How do I complete an NRM referral?
An NRM referral is the starting point of an investigation of a serious criminal offence by the Police. Time and care should be taken when completing.
- the definition of Modern Slavery and Know Human Trafficking as per the ‘Palermo Protocol’ below. It is this definition that the SCA use to determine whether a child is a victim or not.
- Remember a child cannot consent to their own exploitation, so we do not need to show that a child has been forced, threatened or coerced etc.
- Introduce the child, provide the background of any local context e.g. Looked After Child, known to smoke cannabis, previous arrests for shoplifting, regular truant etc. Setting the scene may highlight vulnerabilities and key indicators of exploitation.

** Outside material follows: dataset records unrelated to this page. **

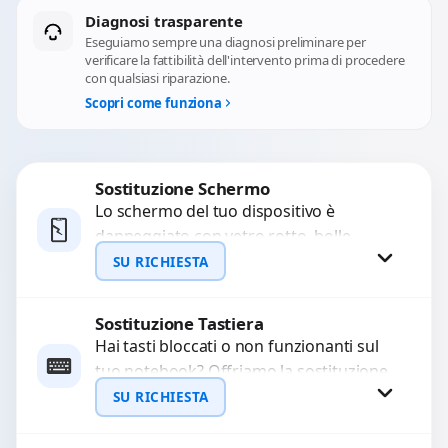
Diagnosi trasparente
Eseguiamo sempre una diagnosi preliminare per
verificare la fattibilità dell'intervento prima di procedere
con qualsiasi riparazione.
Scopri come funziona
Sostituzione Schermo
Lo schermo del tuo dispositivo è
danneggiato con vetro rotto, bolle,
macchie, schermo nero o pixel morti?
SU RICHIESTA
Sostituiamo schermi completi...
Sostituzione Tastiera
Richiedi Preventivo
Hai tasti bloccati o non funzionanti sul
tuo notebook? Offriamo la sostituzione
WhatsApp
completa della tastiera con ricambi di
SU RICHIESTA
alta qualità...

- Clearly articulate your suspicions. Remember the NRM is about identifying victims of exploitation. If there are gaps in your knowledge, consider whether you need more information before submitting.

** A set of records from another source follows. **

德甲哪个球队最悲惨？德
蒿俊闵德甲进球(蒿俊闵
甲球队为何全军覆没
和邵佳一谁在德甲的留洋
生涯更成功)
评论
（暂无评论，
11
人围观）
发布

- Provide rationale to support your concerns. What information do you think that makes you consider the individual is being exploited? Consider: indicators of exploitation, Police/partnership information, disclosures from the child or 3rd parties; circumstances of any arrests.
- Copy and paste any other documents or assessments onto the referral form. The NRM should be a bespoke referral.

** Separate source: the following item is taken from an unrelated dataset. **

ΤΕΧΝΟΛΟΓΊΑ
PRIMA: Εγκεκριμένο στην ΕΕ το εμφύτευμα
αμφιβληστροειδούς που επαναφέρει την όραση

- Anonymise or substitute names within the NRM referrals. This just makes them harder to read. All NRM referrals are passed to the Police for investigation purposes so names, addresses etc. are required.
- Submit an NRM referral following the arrest of an individual if you concerns centre upon the circumstances that led to the individuals arrest in the first place, without speaking to the Officer in the Case in the first instance.
What happens after I’ve submitted the notification?
Once the online notification is submitted to the SCA for assessment, a link will be sent to the submitting individual to allow him/her to download a copy of the notification. The individual will also receive an email receipt, which can be replied to if further information needs to be provided. Alternatively, individuals can update the SCA quoting the NRM reference number through the email:
What will the SCA do with my notification?
Stage 1 – The Reasonable Grounds decision:
Upon receipt of an NRM notification, the SCA has 5 working days to reach a ‘Reasonable Grounds’ decision. The threshold for this decision is:
“I suspect but cannot prove that the person is a victim of Human Trafficking, Slavery, Servitude and Forced or Compulsory Labour’
If a ‘Positive Reasonable Grounds’ decision is reached, there is enough information to investigate.
Once a decision has been made, the police force in the area where the crime has been committed will be altered by the SCA, and a crime will be recorded and investigated by the police to establish, whether or not the child is the victim of modern slavery.
(Remember: the NRM runs alongside established safeguarding processes, it does not replace them).
The investigating officer will be provided with the contact details of the person who submitted the notification and is expected to liaise with them around how to best engage the young person and obtain any updates that might be helpful for the investigation.
Stage 2 – Conclusive Grounds Decision
After the SCA have completed their investigation, they will make a final decision. If it is decided that ‘on the balance of probabilities’, there is sufficient information to decide that the individual is a victim of modern slavery; a ‘Conclusive Grounds’ decision will be made.
A Conclusive Grounds decision provides official recognition (based on the civil burden of proof), that a child is/was a victim of exploitation at that ‘moment of time’. It does not confer any other automatic rights or benefits.